Van Zee, A. (2009). The promotion and marketing of Oxycontin: Commercial Triumph, public health tragedy, American Journal of Public Health. Available at: https://www.ncbi.nlm.nih.gov/pmc/articles/PMC2622774/.
The Whistleblower (2018) YouTube. Available at: https://www.youtube.com/watch?v=Hd-43K-rdQA&t=104s.
“The Corporation: The Pathological Pursuit of Profit and Power” (documentary): https://www.youtube.com/watch?v=Y888wVY5hzw
Plato (2022) The Ring of Gyges, Philosophical Thought.

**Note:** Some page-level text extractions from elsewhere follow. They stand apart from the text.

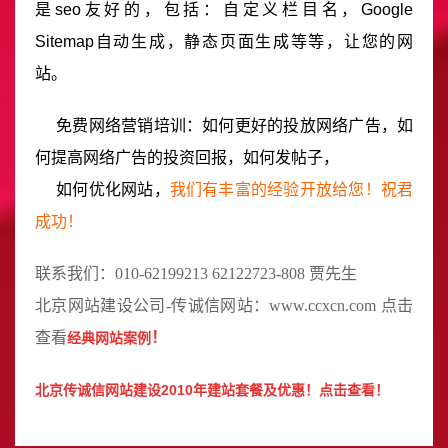
是seo友好的，包括：自定义栏目名，Google
Sitemap自动生成，静态页面生成等等，让您的网
站。
免费网络营销培训：如何更好的投放网络广告，如
何提高网络广告的投资回报，如何发帖子，
如何优化网站，
我们有丰富的经验开放给您！祝君
成功！
联系我们：010-62199213 62122723-808 贾先生
北京
网站建设公司
-传诚信网站：
www.ccxcn.com
点击
查看
！
经典网站案例
北京传诚信网站建设2010年建站套餐及优惠！
点击查看！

Available at: https://open.library.okstate.edu/introphilosophy/chapter/the-ring-of-gyges.
Dr. Tamar Gendler’s lecture on the “Ring of Gyges”: https://www.youtube.com/watch?v=xTGc1Pyp-Jc&t=3s
A Business Ethics Reader, 4th Edition Chapter 5 Is “The Social Responsibility of Business … to Increase Its Profits”? Social Responsibility and Stakeholder Theory https://www.amazon.com/Honest-Work-Business-Ethics-Reader/dp/0190497688
Schroeder, J. L., & Carlson, D. G. (2023). Third-Party Releases under the Bankruptcy Code after Purdue Pharma. Am. Bankr. Inst. L. Rev., pp. 31, 1.